Family Raises $1M to Build Global Research Community for Rare Disease
When their daughter Madeleine was diagnosed with GNAO1, a rare neurological disorder, Emily and Stephen Bell turned their search for answers into a global research foundation. What started as funding for one project now connects 500 families and powers groundbreaking science at the University of Miami.
Madeleine Bell was just 5 weeks old when her symptoms began, but it took more than a year to get a diagnosis. When doctors finally identified GNAO1, a rare genetic neurological disorder, her parents discovered almost nothing existed to help them understand what lay ahead.
"You turn to Dr. Google, and it turned up a handful of medical papers," Stephen Bell said. "At the time, doctors and scientists really didn't know much about the condition."
At 11 years old, Madeleine cannot speak, requires a feeding tube, and lives with seizures and severe movement challenges. Her parents describe her as physically like a four-month-old, but with a beautiful smile that lights up their world despite the daily struggles.
Instead of accepting the silence around their daughter's condition, the Bells launched the Bow Foundation. They initially planned to support just one research project, but conversations with other affected families expanded their vision into something much bigger.
Today, the foundation connects roughly 500 families worldwide and has directed more than $1 million to researchers advancing the science of GNAO1. They host an annual conference bringing together experts from around the globe and create connections between investigators who might never have met.
"One of the biggest scientific things that's happened is we've actually got people interested in the condition," Emily Bell said. "We actually have people researching, connecting and collaborating."

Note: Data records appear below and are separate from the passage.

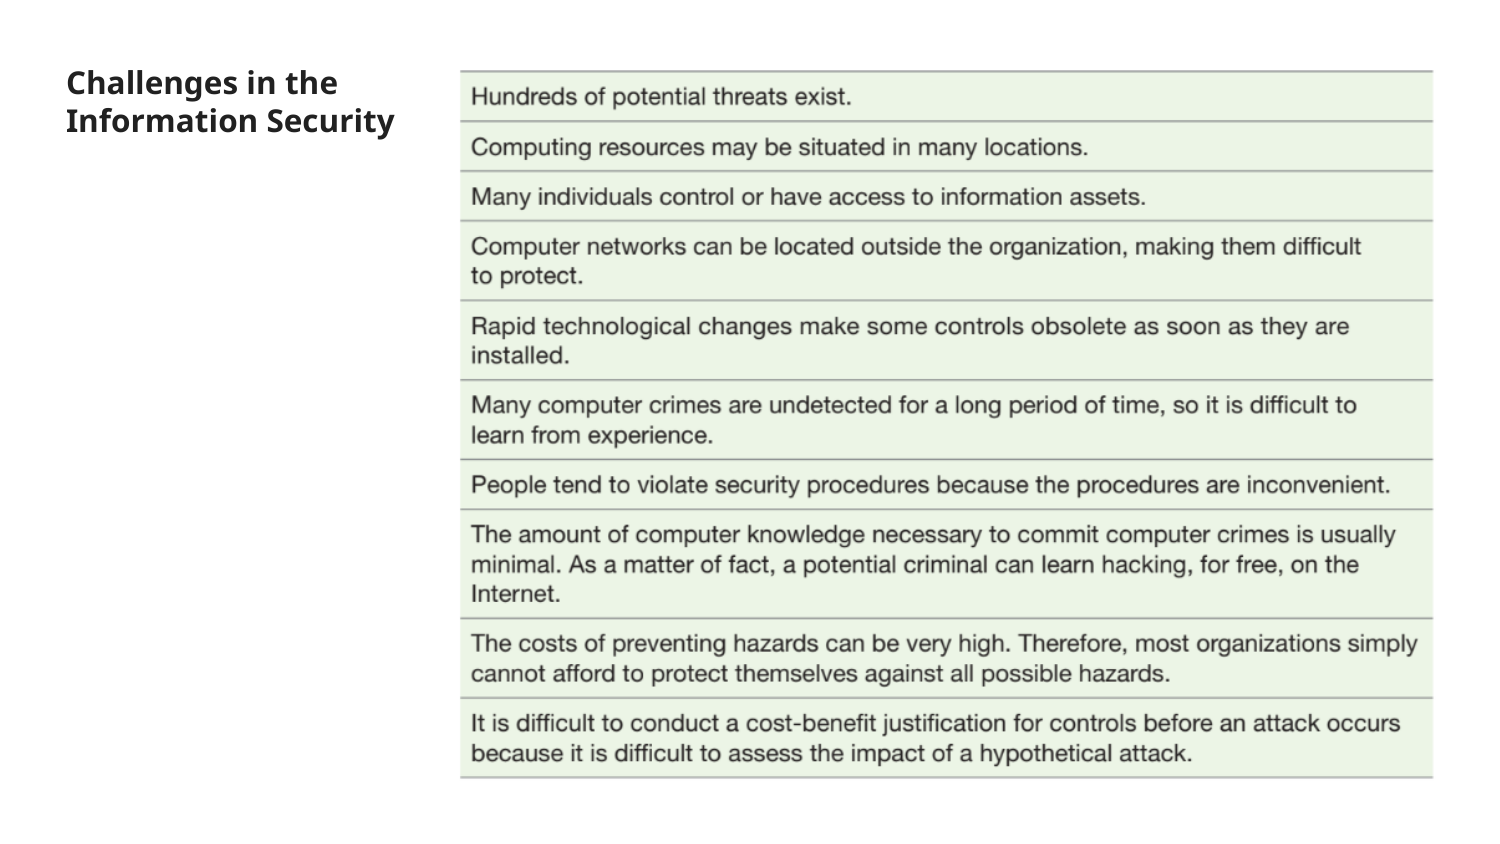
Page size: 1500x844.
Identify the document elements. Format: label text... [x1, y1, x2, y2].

picture [449, 53, 1440, 791]
title Challenges in the Information Security [51, 48, 415, 180]
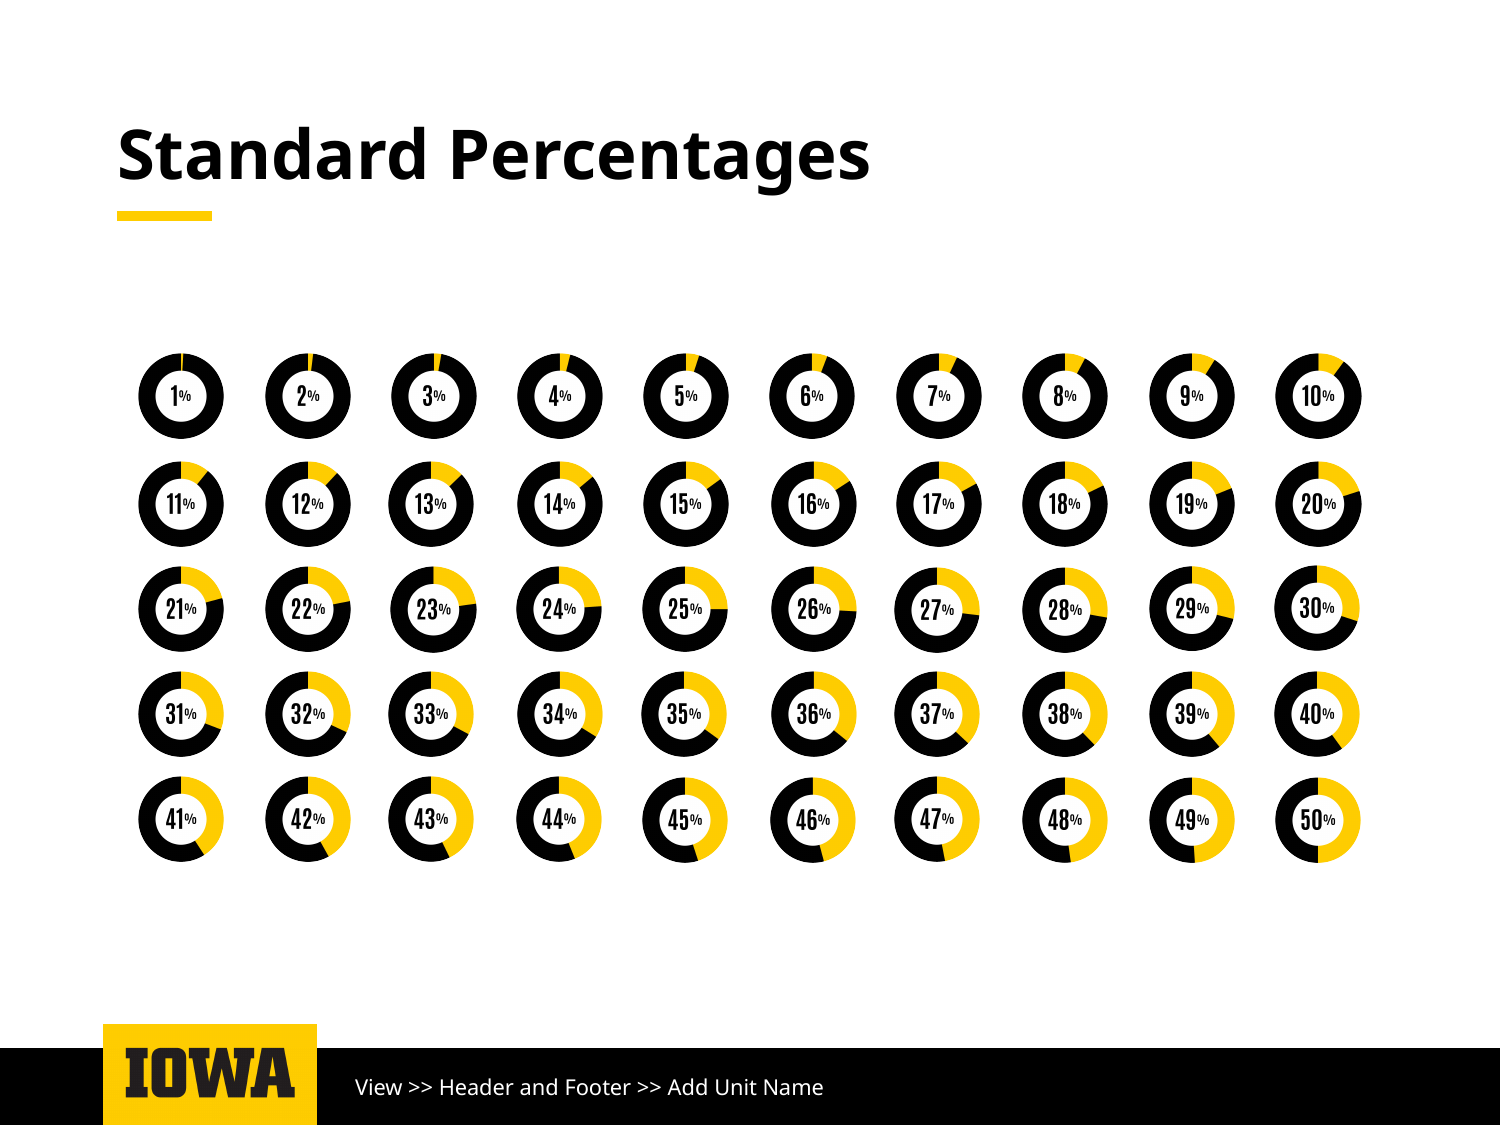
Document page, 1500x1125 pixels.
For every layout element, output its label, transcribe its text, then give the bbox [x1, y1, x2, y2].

picture [1268, 346, 1369, 446]
picture [1142, 454, 1242, 554]
picture [510, 346, 610, 446]
footer View >> Header and Footer >> Add Unit Name [340, 1056, 1409, 1117]
picture [763, 770, 863, 870]
picture [383, 559, 484, 660]
picture [764, 559, 864, 659]
picture [1142, 664, 1242, 764]
picture [1267, 558, 1367, 659]
title Standard Percentages [117, 86, 1383, 229]
picture [635, 559, 735, 659]
picture [635, 770, 735, 870]
picture [258, 454, 358, 554]
picture [1268, 454, 1369, 554]
picture [131, 454, 231, 554]
picture [762, 346, 862, 446]
picture [764, 664, 864, 764]
picture [1142, 770, 1242, 870]
picture [888, 346, 989, 446]
picture [1015, 664, 1115, 764]
picture [131, 346, 231, 446]
picture [634, 664, 734, 764]
picture [1015, 346, 1115, 446]
picture [888, 454, 989, 554]
picture [1015, 770, 1115, 870]
picture [1267, 664, 1367, 764]
picture [509, 769, 609, 869]
picture [258, 346, 358, 446]
picture [1268, 770, 1368, 870]
picture [1142, 559, 1242, 659]
picture [103, 1024, 317, 1125]
picture [887, 560, 987, 660]
picture [381, 769, 481, 869]
picture [636, 346, 736, 446]
picture [258, 664, 358, 764]
picture [510, 454, 610, 554]
picture [131, 559, 231, 659]
picture [510, 664, 610, 764]
picture [258, 559, 358, 659]
picture [258, 769, 358, 869]
picture [1142, 346, 1242, 446]
picture [131, 664, 231, 764]
picture [1015, 560, 1115, 660]
picture [381, 454, 481, 554]
picture [887, 769, 987, 869]
picture [509, 559, 609, 659]
picture [131, 769, 231, 869]
picture [764, 454, 864, 554]
picture [384, 346, 484, 446]
picture [887, 664, 987, 764]
picture [381, 664, 481, 764]
picture [1015, 454, 1115, 554]
picture [636, 454, 736, 554]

Among those researchers is Dr. Kirill Martemyanov, chair of the Department of Physiology and Biophysics at the University of Miami Miller School of Medicine. He'd been studying GNAO1 for nearly two decades when a family from the Bow Foundation reached out in 2018, transforming his abstract research into something deeply personal.
"GNAO1 causes this devastating pediatric disorder and makes the connection of what you are studying out of abstract curiosity to the real world," Dr. Martemyanov said. "The things that you've been studying are no longer abstract."
His recent study in Movement Disorders revealed how specific mutations affect different brain regions, disrupting neural circuits responsible for movement and seizure activity. The findings helped explain why symptoms vary so widely between patients and demonstrated that targeting these pathways with drugs could improve symptoms in preclinical models.
The Ripple Effect
The Bow Foundation's impact extends far beyond funding research papers. It's creating what the Bells call "a better landing zone" for newly diagnosed families who don't know where to turn.
Instead of isolated parents searching desperately online, families now find an active community, research updates, and direct connections to scientists who care. The foundation has transformed GNAO1 from an obscure condition into one with growing scientific attention and collaborative momentum.
For Emily and Stephen, the timeline remains uncertain. They don't know if Madeleine will see a treatment in her lifetime, but they're building the infrastructure to make it possible for her and hundreds of other children.
What began as two frightened parents facing an impossible diagnosis has become a global movement turning curiosity into collaboration and desperation into hope.